If there were nothing to be considered in the treatment...

Allegan (Mich.) News

If there were nothing to be considered in the treatment of children by Christian Science but the argument of those whose knowledge of the system had been learned only by hearsay or by superficial reading or theory, the talk of our critic might be taken seriously. Happily for mankind generally, and for believers in the omnipotence of God to heal not only the diseases of adults, but also of little children, there is much to be said on the other side. Because one or more children may have died under, Christian Science treatment within a year, in a state where nearly one hundred thousand people are interested in this method of treatment, and where during the same time nearly nine thousand children under four years of age died under medical care, according to the mortality statement of the state board of health, the suggestion of legislation to enforce medical attendance upon the children of Christian Scientists would not only be an unreasonable exercise of the power of the majority over the minority, but an unwarranted abridgment of their constitutional rights as citizens. ... It would be quite as unjust for any state or municipality to force Christian Science parents to administer medicine to their children, as it would be to force parents who believe in the use of medicine to depend upon Christian Science....

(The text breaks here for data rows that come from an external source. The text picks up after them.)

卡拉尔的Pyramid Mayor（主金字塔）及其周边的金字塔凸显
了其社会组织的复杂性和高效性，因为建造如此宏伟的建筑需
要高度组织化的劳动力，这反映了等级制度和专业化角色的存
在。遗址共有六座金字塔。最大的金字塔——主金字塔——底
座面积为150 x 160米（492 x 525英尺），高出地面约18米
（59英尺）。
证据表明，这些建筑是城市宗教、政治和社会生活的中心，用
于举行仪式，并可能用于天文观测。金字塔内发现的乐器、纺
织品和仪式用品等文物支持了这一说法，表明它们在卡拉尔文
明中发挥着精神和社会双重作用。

It is not so long ago that members of the old school of medicine were heard to say of their new competitors, the homeopaths, "They are either fools or knaves." Legislation to control the so-called "quacks" was as freely talked of then as it is now against Christian Scientists, but we have lived to see the day when the homeopath is as much respected as the allopath, and both are brothers. Is it yet possible that we shall live to see the day when the omnipotence of God to heal "all our diseases" without the intervention of drugs will be generally acknowledged?